There are a number of places where the language of the Standard gives compilers freedoms beyond what are required for useful optimizations, but which would instead provide compilers with ways to throw the Principle of Least Astonishment out the window. The way the rules about endless loops are written fits that category.
Most of the optimizations which would be facilitated by the rules about endless loops would be enabled by language which specified that the time required to execute a section of code, even if infinite, is not considered to be a side-effect that compilers are required to preserve. Such a rule would allow a compiler to omit any loop iterations which don't have any direct side-effects and don't modify values that are used elsewhere.

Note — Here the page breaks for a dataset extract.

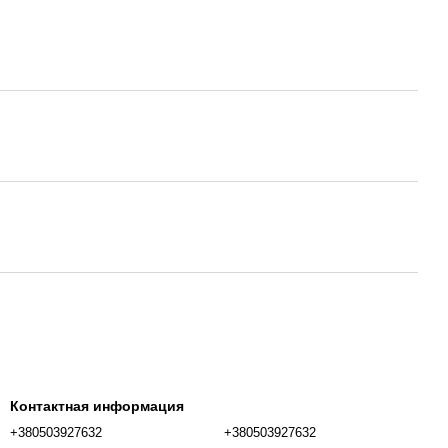
Контактная информация
+380503927632
+380503927632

The Standard, however, goes beyond that. Given the code:
int foo(void)
{
int x=0;
do
{
x=functionWithNoSideEffects(x);
} while(x != 23 && x != 42);
return x;
}
a compiler that could show that functionWithNoSideEffects would never have
any defined side-effects and would never return 23 could replace the code for "foo" with "return 42;". Even if the purpose of the program was to test whether functionWithNoSideEffects would ever return 42 (in which case having the generated code return 42 whether the function does or not would be unhelpful) the Standard would not require compilers to generate code to actually test that unless the loop included some kind of "side-effect".
I'm not personally convinced that the value of having a rule that says that
if compilers can show that a loop can't terminate without X being true, they
may regard X as being true whether or not there's any means by which it
could be. Optimizations based on that principle seem popular, however.